20. Het had op de weg van verweerder gelegen om, nu hij klaarblijkelijk van oordeel was dat voornoemde zware en lichte gronden zich reeds ten tijde van het nemen van het asielbesluit voordeden, deze mede aan het in het terugkeerbesluit van 26 oktober 2016 vervatte onthouden van een termijn voor vrijwillig vertrek ten grondslag te leggen.

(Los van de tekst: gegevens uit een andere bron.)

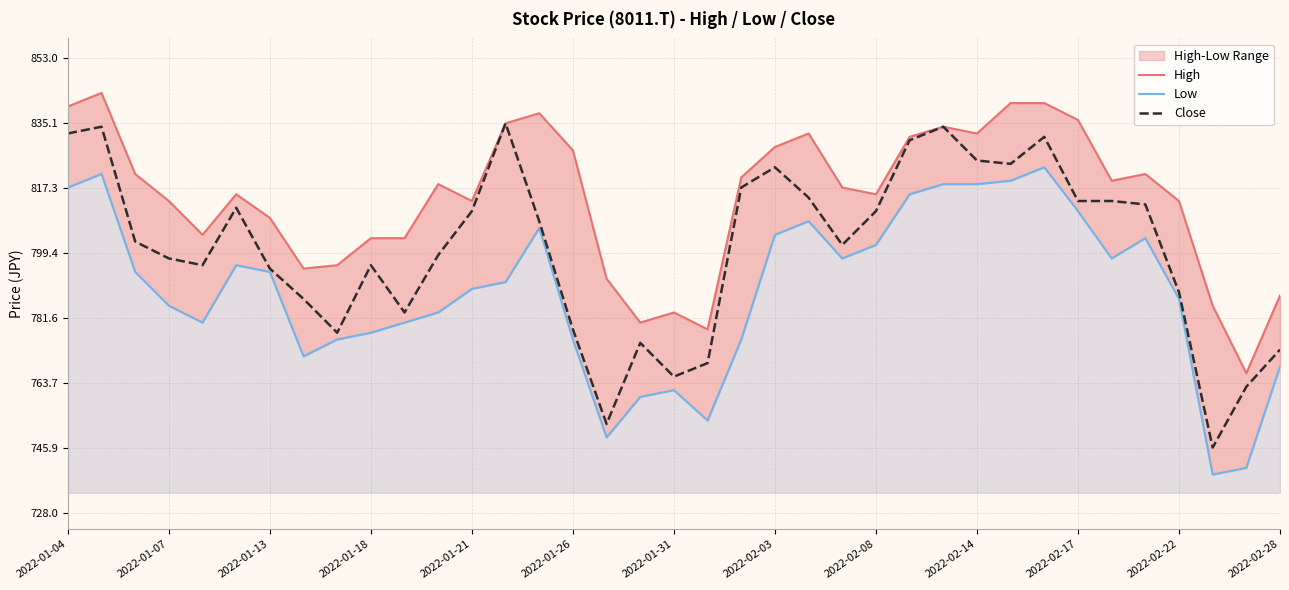

The Low series shows 189.4 at 17. True or false?

False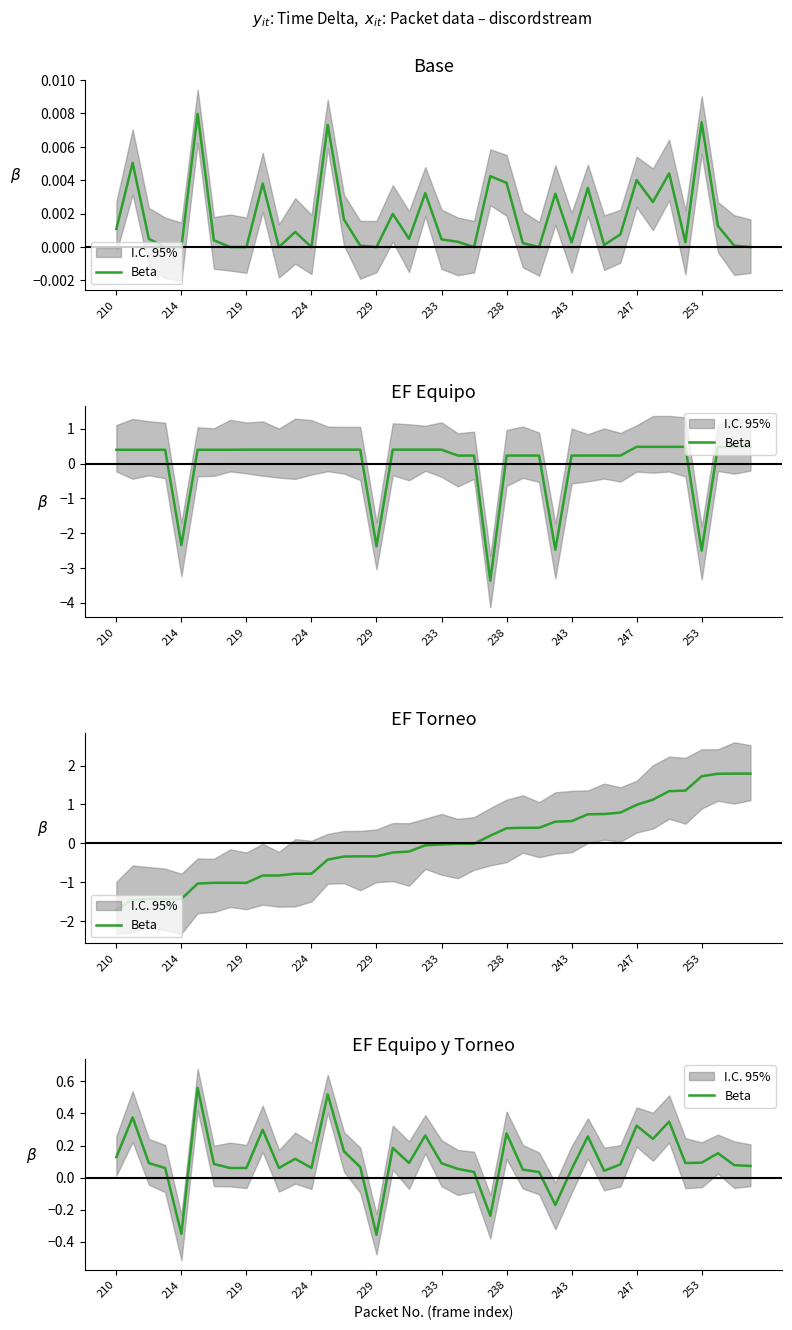

Does the chart display data point markers on the line(s)?

No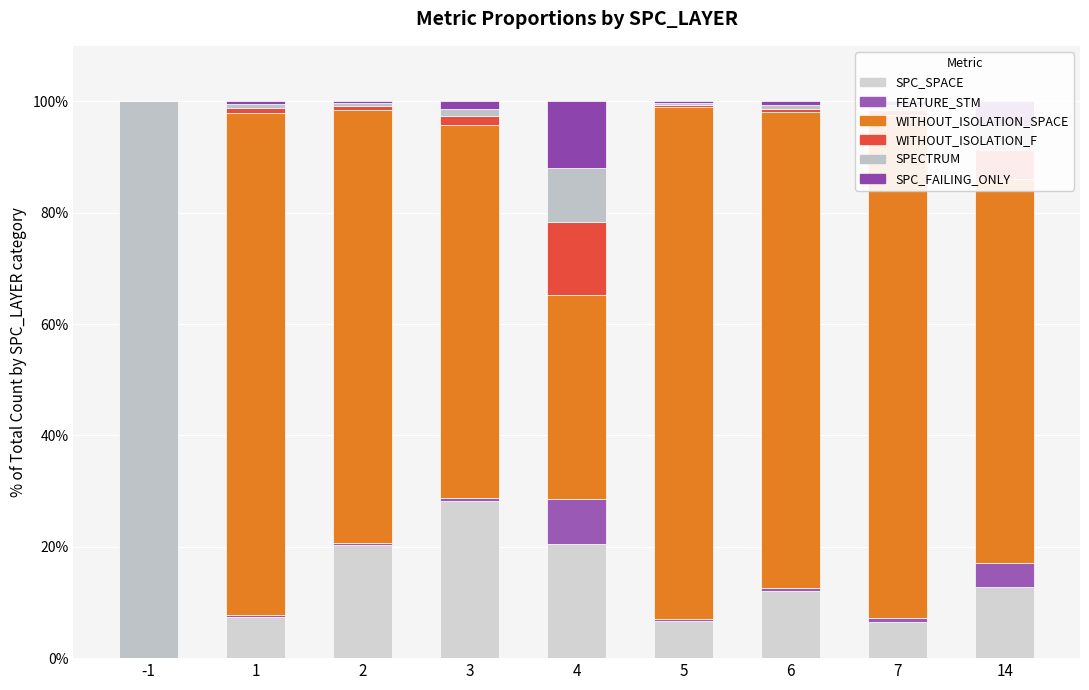

Count the number of data series in this chart.

6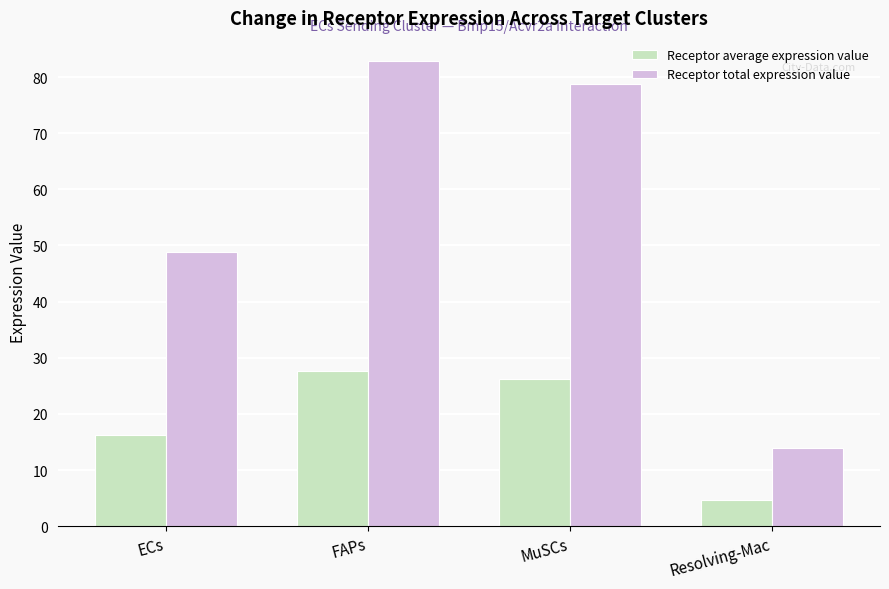

At which category does the chart reach its peak across all series?

FAPs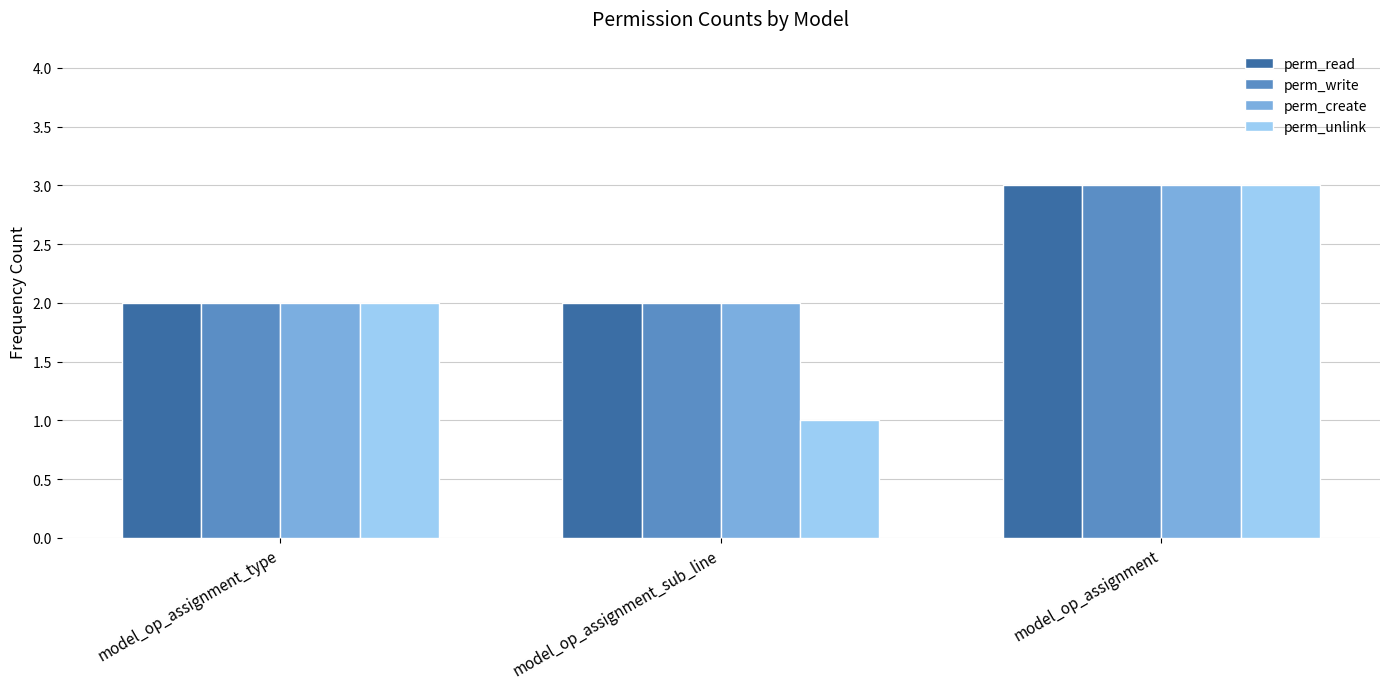

What is the label of the 3rd bar from the left?

model_op_assignment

21. Verweerder heeft dit niet heeft gedaan, mogelijk omdat hij het onthouden van een termijn voor vrijwillig vertrek met de verwijzing naar de kennelijke ongegrondheid van eisers asielaanvraag reeds afdoende gemotiveerd achtte. Dit maakt echter niet dat verweerder zich na vernietiging van het asielbesluit niet (alsnog) op het standpunt heeft mogen stellen dat op 31 oktober 2016 eveneens voldoende aanleiding bestond eiser op voornoemde zware en lichte gronden een termijn voor vrijwillig vertrek te onthouden. Het terugkeerbesluit van 25 november 2016 is vermoedelijk genomen na het verstrijken van de termijn voor vrijwillig vertrek, en mist in dat geval zelfstandig rechtsgevolg. Het kan echter wel worden beschouwd als een aanvullende motivering van het terugkeerbesluit van 26 oktober 2016. Dat verweerder die aanvulling ook achteraf mag geven blijkt wel uit rechtsoverweging 7.6 van de uitspraak van de Afdeling van 20 november 2015 (ECLI:NL:RVS:2015:3579). 22. De grief van eiser kan derhalve niet leiden tot het er mee beoogde doel.
23. Het beroep zal ongegrond worden verklaard. Het door eiser ingediende verzoek om schadevergoeding zal daarom worden afgewezen.
24. Voor een proceskostenveroordeling bestaat geen aanleiding.